Monday, 19 July 2010

Lazing on a sunny afternoon

Good lord, it's hot. I have (too much information coming up here ALERT) been sweaty pretty much constantly since arriving. Whew. Thankfully, it seems the New Yorkers are just as unused to dealing with the stickiness as I am.


So, the weekend has been and gone. Saturday was spent much as I would spend a sunny Saturday in London - getting very pink legs in the park with my flatmate, then drinking wine with her in the evening. We actually ended up in a sports bar, where I showed off my complte lack of sporting knowledge by talking to some real-life jocks who were friends of my flatmate. Yes, these people do actually exist. At least I could offer some half-convincing World Cup banter, which they were all surprisingly in to, despite having to watch the matches at strange times due to the time zones.
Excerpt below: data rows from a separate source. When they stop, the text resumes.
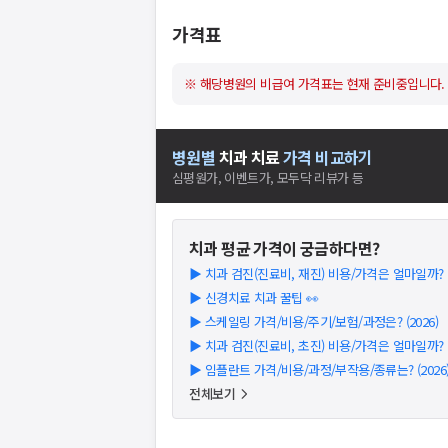
가격표
※ 해당병원의 비급여 가격표는 현재 준비중입니다.
병원별
치과
치료
가격 비교하기
심평원가, 이벤트가, 모두닥 리뷰가 등
치과
평균 가격이 궁금하다면?
▶
치과 검진(진료비, 재진) 비용/가격은 얼마일까? (2
▶
신경치료 치과 꿀팁 👀
▶
스케일링 가격/비용/주기/보험/과정은? (2026)
▶
치과 검진(진료비, 초진) 비용/가격은 얼마일까? (2
▶
임플란트 가격/비용/과정/부작용/종류는? (2026
전체보기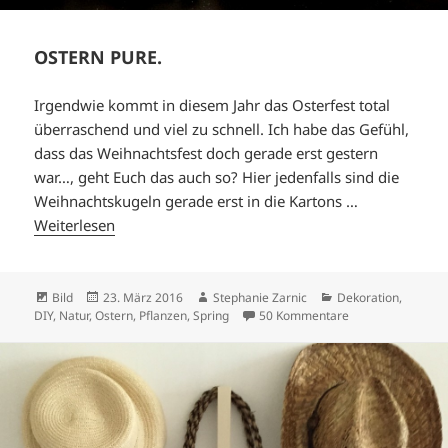
OSTERN PURE.
Irgendwie kommt in diesem Jahr das Osterfest total
überraschend und viel zu schnell. Ich habe das Gefühl,
dass das Weihnachtsfest doch gerade erst gestern
war…, geht Euch das auch so? Hier jedenfalls sind die
Weihnachtskugeln gerade erst in die Kartons …
Weiterlesen
Format
Veröffentlicht
Autor
Kategorien
Bild
23. März 2016
Stephanie Zarnic
Dekoration
,
am
zu OSTERN PURE.
DIY
,
Natur
,
Ostern
,
Pflanzen
,
Spring
50 Kommentare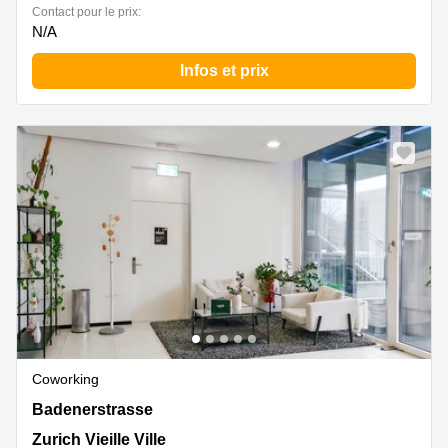
Contact pour le prix:
N/A
Infos et prix
Coworking
Badenerstrasse 549,1. und 3. Stock, Zurich Vieille Ville
Badenerstrasse
Zurich Vieille Ville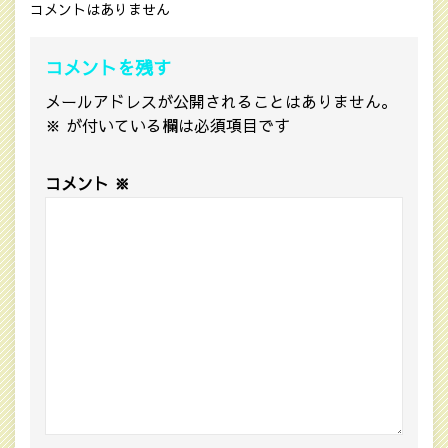
コメントはありません
コメントを残す
メールアドレスが公開されることはありません。
※
が付いている欄は必須項目です
コメント
※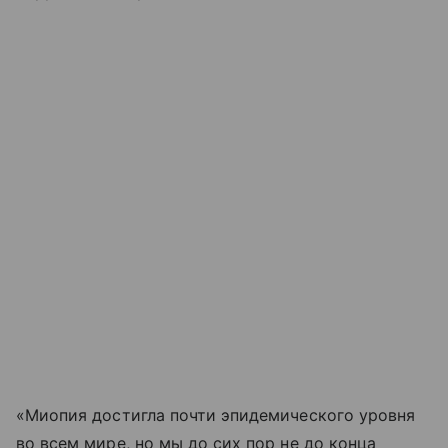
«Миопия достигла почти эпидемического уровня
во всем мире, но мы до сих пор не до конца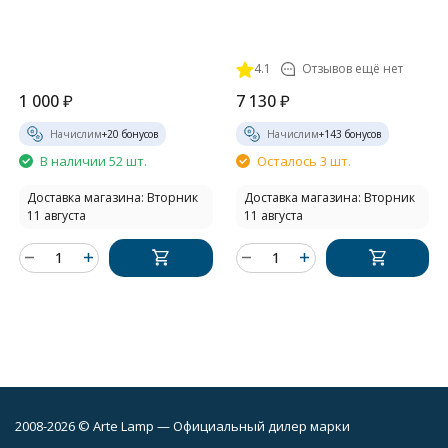
4.1
Отзывов ещё нет
1 000
₽
7 130
₽
Начислим
+
20
бонусов
Начислим
+
143
бонусов
В наличии 52 шт.
Осталось 3 шт.
Доставка магазина: Вторник
Доставка магазина: Вторник
11 августа
11 августа
2008-2026 © Arte Lamp — Официальный дилер марки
On Sunday I met up for brunch with Dara, who is a friend of my friend Jenn's - what a delight that was. I hadn't quite realised how much I was missing talking to people on a similar wavelength. Brunch is a big Sunday thing here. Dara was explaining that it basically happens any time between 11 and 3, and usually involves cocktails. I passed on the cocktails, given how hot it is and how generally dehydrated I am at all times at the moment. We went to a place near my flat, as Dara used to live on the same street a little bit further up. The place is called Rose Water, and despite being a little pricey, was really very nice and highly recommended. I had scrambled eggs with roast potatoes, bacon and a minted pea and rocket salad - basically, the nearest thing this place does to a full English.


Dara then showed me some of Brooklyn - her neighbourhood, Boerum Hill, plus some really lovely bits of Brooklyn Heights. We came across some Bastille Day celebrations - basically, lots of people playing petanque in the street whilst drinking Pernod. Again, I turned down the booze.



Today I decided that, as I woke up to thundery rain, I would go to the Metropolitan Museum of Art. It is one of only a few of the big museums that has a suggested donation rather than a hefty ticket entry price. Sadly, it is closed on Mondays (READ THE BLOOMING GUIDEBOOK, SARAH) so instead I wandered through Central Park, stopping to eat my packed lunch by the boating lake. I then walked down 5th Avenue to Bloomingdales, stopping at FAO Schwartz to take a picture of the Big piano.


Bloomingdales did not have a hat that I liked, so I kept walking down to the New York Public Library which, sadly for me, was completely swathed in scaffolding so I have no nice pictures of the outside. I shall have to go back at some point later in the trip to take some.





The NYPL is very different to the British Library, in that it is housed in a beautiful old building made of marble. Inside, the corridors are quiet and calm. The reading rooms were very beautiful, though I wasn't allowed to take pictures in them sadly. You'll just have to take my word for it. Something I also wasn't supposed to take pictures of is the Declaration of Independence handwritten by Thomas Jefferson. I didn't realise this until after I had been told off by a surly security woman, but I did get one blurry shot:



Anyway, I have been here nearly a week now. It feels like a really long time - not because anything is terrible, just because every day there's new stuff to look at and learn about. I have been laying the foundations to get my voluntary stuff under way, so hopefully will have some stuff to report back on it that area soon.